说完这句话的第二天,齐逐鹿再来找祝芳岁时奉上一管烫伤膏。
“郁青听我说姐姐烫伤了,她给你买的。是国外进口的。”烫伤膏是白色软管,写着蓝色的日文字。
祝芳岁道谢,笑着收下。
晚一点的时候郁青开车带高峤一起下班回家。她凑近祝芳岁盯着她的下巴,希望穿过纱布能看见背后的伤口。“姐姐你疼吗?”郁青问出和齐逐鹿同样的问题。

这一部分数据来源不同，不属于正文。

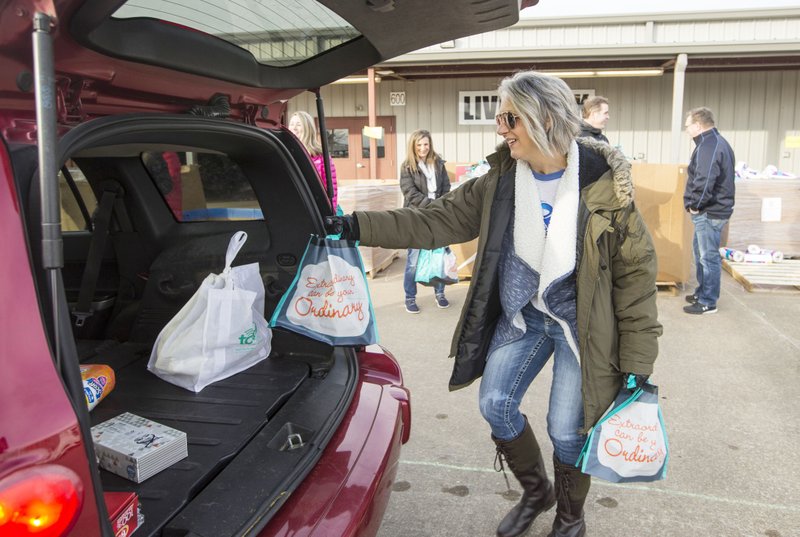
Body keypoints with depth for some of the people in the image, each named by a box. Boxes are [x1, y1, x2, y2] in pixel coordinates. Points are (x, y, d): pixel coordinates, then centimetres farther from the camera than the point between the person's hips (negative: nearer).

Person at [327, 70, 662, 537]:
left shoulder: (604, 183, -18)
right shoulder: (501, 180, -6)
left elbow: (637, 270, -12)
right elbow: (437, 220, -5)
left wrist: (636, 360, -12)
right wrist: (357, 226, -12)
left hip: (579, 321, -4)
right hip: (521, 313, 5)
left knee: (566, 429, 1)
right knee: (495, 404, 7)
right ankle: (536, 492, 37)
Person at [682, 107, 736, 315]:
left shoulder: (708, 146, -19)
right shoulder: (717, 142, 15)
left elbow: (704, 181, -29)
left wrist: (694, 204, -16)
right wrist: (696, 204, 14)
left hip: (709, 212, -11)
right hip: (712, 209, 11)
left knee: (709, 256, -3)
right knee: (701, 251, 20)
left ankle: (708, 302, 5)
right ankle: (702, 292, 32)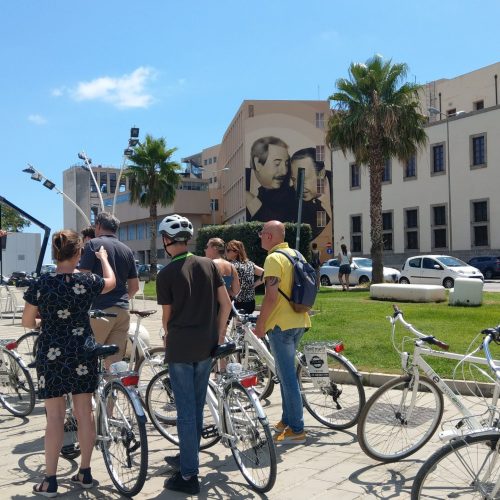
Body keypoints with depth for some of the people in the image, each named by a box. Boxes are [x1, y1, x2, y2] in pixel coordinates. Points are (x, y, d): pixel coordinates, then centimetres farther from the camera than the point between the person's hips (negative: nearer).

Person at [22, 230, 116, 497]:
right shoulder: (87, 281, -7)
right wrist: (103, 257, 31)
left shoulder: (40, 284, -11)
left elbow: (27, 322, -2)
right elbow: (111, 281, 15)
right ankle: (85, 473, 21)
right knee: (84, 412, 11)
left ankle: (50, 481, 13)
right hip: (83, 353, 2)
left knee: (55, 416, 5)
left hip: (51, 355, -1)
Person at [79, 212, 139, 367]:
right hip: (123, 311, 6)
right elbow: (134, 286, 16)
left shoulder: (94, 244, -3)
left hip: (100, 309, -6)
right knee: (115, 362, 7)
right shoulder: (127, 250, 15)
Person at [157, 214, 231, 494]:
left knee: (185, 410, 2)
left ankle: (189, 475, 8)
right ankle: (187, 457, 34)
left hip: (180, 347, -5)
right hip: (206, 346, 5)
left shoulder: (166, 274, -10)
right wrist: (219, 336, 11)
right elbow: (226, 303, 2)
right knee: (198, 406, 17)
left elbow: (167, 316, -3)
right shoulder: (208, 264, 3)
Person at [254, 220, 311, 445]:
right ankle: (287, 420, 28)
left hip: (281, 324, -10)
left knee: (287, 377, -4)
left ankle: (296, 430, 1)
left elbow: (271, 296, -22)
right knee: (287, 373, 19)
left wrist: (260, 324, -14)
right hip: (298, 321, 10)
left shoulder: (274, 258, -15)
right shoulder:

高峤冷眼旁观她们的对话和关心,从她们身边径直路过,走进书房关起门。
“她说不疼。”齐逐鹿替祝芳岁回答。
郁青不信:“怎么会不疼呢?”
“她说辣椒一下子溅上去,她都没有反应过来。”
“那反应过来的时候肯定疼死了。”郁青的眉毛和嘴巴都皱着,在替祝芳岁疼。
“我也觉得。”齐逐鹿原本坐在客厅的沙发上。现在她走到大门边,郁青和祝芳岁身边,“肯定疼死了。”
“那干嘛要说谎?”郁青问的是祝芳岁,却在看齐逐鹿。
她们两个你一言我一语,叽叽喳喳的心疼。祝芳岁忍不住把双手搭在她们肩上,看她们和看自己的双生女一样。
齐逐鹿不看郁青,目光一直落在祝芳岁的下巴上,“我不知道。”
她其实并没有在回答郁青的问题,而是在附和郁青的问题。
她不知道祝芳岁为什么要说谎,她也想知道答案。
—
四个人一起吃过晚饭。书房像是有神秘的魔力,呼唤郁青和高峤一头扎进去不肯出来。
齐逐鹿和祝芳岁在厨房把碗盘放进洗碗机里。